▶ _TEXTO APRESENTADO_
10/10/2016 - 15:00 - 16:30 GT 1 - Etnografias de/em Serviços de Saúde |
10965 - PESSOAS, GLOBALIDADE E TRISTEZA: UMA ETNOGRAFIA DO TRATAMENTO DA DEPRESSÃO NA ESTRATÉGIA SAÚDE DA FAMÍLIA BRASILEIRA LEANDRO DAVID WENCESLAU - UFV, FRANCISCO ORTEGA - UNIVERSIDADE DO ESTADO DO RIO DE JANEIRO
Apresentação/Introdução A instituição da medicina científica moderna tem exercido um importante papel na criação de modelos e modos de produção e intervenção sobre os comportamentos humanos, suas representações discursivas e simbólicas, em especial, considerando aspectos morais, também designados contemporaneamente, "mentais" e "psicológicos". Desde 2007, um crescente movimento científico internacional, o Saúde Mental Global, tem promovido o debate em torno da necessidade de expansão em escala global dos cuidados em saúde mental, com destaque para a situação das populações mais vulneráveis dos países de média e baixa renda. Os chamados transtornos depressivos estão entre os problemas de saúde mais prevalentes na população mundial e são, segundo a Organização Mundial de Saúde, a principal causa global de incapacidade. A comunidade científica diverge sobre aspectos de sub/sobrediagnóstico e tratamento da depressão em situações de amplo acesso, como na atenção primaria à saúde. A exportação do modelo biomédico, sobrepujando os aspectos culturais locais do reconhecimento e do manejo da experiência de sofrimento moral, é uma das principais críticas tecidas sobre os objetivos do Saúde Mental Global.

▶ _REQUISITOS DA TAREFA_
De acordo com o texto sobre o tratamento da depressão, desde que ano o movimento Saúde Mental Global promove o debate sobre a expansão dos cuidados em saúde mental em escala global? Os registros não têm relação alguma com este texto.

[Registros extraídos de um conjunto de dados]
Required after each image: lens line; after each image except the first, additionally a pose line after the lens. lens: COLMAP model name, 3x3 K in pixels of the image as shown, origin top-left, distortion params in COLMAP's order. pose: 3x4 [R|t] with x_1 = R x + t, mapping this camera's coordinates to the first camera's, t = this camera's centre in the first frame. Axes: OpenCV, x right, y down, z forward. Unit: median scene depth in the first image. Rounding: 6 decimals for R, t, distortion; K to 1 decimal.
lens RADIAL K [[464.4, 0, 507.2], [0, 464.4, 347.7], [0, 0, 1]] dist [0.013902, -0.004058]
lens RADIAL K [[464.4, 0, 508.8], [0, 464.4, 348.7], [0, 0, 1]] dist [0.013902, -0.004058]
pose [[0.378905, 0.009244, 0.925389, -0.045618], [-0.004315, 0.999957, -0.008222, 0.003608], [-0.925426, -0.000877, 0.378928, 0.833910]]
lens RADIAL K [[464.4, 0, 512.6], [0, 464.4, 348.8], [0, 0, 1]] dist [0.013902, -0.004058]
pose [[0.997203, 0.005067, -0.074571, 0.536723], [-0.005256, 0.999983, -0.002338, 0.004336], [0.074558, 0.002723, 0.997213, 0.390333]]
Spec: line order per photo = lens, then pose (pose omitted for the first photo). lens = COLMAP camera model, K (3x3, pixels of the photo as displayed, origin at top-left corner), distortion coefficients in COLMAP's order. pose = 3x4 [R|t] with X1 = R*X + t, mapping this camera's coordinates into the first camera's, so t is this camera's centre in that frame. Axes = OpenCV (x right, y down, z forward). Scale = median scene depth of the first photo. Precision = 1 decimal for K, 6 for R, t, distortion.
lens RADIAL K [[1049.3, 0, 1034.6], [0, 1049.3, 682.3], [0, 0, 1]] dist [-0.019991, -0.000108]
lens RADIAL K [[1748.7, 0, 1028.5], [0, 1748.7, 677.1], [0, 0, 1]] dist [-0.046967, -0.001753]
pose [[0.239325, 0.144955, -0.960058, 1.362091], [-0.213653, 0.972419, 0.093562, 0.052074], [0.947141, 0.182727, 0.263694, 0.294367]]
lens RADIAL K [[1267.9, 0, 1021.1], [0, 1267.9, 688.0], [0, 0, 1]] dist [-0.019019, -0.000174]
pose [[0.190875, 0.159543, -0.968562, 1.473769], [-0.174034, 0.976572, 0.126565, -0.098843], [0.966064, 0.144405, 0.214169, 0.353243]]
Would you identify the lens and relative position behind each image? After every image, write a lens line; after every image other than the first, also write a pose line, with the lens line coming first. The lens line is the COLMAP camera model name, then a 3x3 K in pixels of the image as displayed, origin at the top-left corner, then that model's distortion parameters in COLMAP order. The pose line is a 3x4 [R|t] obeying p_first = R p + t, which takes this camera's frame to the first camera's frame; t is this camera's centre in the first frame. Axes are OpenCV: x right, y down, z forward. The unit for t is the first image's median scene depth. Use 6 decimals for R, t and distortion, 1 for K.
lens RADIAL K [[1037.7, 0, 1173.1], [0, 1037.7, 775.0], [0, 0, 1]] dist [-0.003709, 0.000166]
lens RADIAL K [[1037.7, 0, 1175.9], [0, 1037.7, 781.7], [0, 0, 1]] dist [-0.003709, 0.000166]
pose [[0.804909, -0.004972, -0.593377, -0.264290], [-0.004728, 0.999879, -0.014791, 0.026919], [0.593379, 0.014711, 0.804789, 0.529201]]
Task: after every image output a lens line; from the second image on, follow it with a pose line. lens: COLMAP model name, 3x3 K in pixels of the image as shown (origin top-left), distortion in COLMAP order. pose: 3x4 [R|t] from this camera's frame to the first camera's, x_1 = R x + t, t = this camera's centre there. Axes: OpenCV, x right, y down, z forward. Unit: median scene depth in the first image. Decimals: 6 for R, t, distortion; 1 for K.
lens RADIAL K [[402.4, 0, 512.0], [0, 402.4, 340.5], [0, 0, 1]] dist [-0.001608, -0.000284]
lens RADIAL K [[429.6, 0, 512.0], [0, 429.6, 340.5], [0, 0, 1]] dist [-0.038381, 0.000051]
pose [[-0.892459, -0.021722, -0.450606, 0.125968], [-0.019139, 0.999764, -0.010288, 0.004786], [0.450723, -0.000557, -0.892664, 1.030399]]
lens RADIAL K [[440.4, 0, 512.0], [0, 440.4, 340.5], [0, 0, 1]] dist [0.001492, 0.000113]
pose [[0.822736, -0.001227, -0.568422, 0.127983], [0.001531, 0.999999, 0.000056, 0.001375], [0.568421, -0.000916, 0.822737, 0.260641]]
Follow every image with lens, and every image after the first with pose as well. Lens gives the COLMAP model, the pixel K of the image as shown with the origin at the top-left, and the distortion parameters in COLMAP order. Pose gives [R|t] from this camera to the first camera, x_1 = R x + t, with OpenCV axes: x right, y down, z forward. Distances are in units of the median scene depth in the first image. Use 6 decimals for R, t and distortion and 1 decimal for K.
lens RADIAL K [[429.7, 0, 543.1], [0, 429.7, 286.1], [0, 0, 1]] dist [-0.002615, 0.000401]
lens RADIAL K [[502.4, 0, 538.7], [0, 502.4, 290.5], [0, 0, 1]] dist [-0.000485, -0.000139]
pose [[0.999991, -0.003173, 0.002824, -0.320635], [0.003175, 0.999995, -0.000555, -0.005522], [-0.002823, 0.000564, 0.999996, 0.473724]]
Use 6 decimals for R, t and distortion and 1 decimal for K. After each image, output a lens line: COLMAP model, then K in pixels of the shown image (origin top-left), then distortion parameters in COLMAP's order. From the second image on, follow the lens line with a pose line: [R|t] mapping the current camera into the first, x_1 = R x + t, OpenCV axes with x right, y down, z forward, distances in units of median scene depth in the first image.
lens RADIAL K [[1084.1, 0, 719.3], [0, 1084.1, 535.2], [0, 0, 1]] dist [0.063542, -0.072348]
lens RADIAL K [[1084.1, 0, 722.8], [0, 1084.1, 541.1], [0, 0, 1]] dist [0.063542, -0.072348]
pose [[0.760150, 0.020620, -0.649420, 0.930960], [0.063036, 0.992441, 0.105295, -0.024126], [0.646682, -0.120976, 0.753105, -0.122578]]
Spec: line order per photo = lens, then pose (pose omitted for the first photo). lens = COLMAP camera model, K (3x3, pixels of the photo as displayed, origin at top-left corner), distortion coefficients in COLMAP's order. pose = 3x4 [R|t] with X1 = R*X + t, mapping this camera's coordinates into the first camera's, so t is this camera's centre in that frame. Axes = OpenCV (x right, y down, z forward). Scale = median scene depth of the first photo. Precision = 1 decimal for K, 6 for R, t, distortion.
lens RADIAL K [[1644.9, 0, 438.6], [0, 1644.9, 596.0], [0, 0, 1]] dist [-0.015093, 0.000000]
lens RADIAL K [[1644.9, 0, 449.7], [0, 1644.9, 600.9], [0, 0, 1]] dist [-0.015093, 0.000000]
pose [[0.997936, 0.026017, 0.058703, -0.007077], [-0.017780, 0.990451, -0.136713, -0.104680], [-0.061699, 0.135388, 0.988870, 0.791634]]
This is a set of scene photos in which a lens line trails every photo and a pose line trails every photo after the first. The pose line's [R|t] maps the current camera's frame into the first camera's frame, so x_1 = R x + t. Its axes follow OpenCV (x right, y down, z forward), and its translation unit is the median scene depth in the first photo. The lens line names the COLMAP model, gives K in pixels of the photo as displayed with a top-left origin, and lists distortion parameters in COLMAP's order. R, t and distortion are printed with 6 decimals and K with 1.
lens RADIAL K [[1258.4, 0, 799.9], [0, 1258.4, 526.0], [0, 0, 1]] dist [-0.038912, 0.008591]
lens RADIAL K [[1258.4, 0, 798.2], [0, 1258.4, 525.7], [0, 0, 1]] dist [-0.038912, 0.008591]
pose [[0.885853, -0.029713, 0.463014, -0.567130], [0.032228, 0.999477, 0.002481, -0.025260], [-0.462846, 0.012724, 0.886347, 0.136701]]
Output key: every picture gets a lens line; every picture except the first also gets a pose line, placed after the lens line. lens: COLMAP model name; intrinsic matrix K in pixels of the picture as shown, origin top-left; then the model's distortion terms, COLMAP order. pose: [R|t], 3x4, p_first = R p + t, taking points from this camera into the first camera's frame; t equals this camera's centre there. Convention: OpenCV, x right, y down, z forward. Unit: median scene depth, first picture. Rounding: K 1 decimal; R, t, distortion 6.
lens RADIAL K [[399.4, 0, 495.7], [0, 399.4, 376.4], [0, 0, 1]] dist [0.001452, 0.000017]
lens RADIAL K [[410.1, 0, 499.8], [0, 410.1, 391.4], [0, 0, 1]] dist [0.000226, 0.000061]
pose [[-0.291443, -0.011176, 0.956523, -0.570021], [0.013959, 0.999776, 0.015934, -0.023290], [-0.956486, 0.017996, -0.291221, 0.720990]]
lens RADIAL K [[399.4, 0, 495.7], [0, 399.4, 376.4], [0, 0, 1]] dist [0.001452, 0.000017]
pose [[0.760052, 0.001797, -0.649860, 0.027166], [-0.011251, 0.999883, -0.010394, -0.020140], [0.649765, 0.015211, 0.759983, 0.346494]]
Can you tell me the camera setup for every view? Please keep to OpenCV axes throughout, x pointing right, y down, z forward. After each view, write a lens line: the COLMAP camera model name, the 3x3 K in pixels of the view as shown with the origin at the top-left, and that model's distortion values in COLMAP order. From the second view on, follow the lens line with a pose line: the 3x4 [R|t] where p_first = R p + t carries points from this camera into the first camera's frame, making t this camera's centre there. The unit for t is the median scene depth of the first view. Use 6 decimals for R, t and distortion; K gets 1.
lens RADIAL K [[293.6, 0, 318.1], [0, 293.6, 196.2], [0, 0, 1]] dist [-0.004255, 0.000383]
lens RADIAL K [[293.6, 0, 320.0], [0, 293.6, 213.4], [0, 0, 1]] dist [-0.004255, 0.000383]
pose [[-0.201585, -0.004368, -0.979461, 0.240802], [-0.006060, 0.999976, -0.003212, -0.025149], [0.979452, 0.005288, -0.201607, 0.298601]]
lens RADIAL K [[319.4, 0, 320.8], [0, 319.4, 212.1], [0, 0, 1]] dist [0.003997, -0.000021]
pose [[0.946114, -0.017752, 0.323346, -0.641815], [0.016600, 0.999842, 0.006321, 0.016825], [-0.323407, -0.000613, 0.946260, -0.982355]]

▶ _ÁREA DE RESPOSTA_
Desde 2007.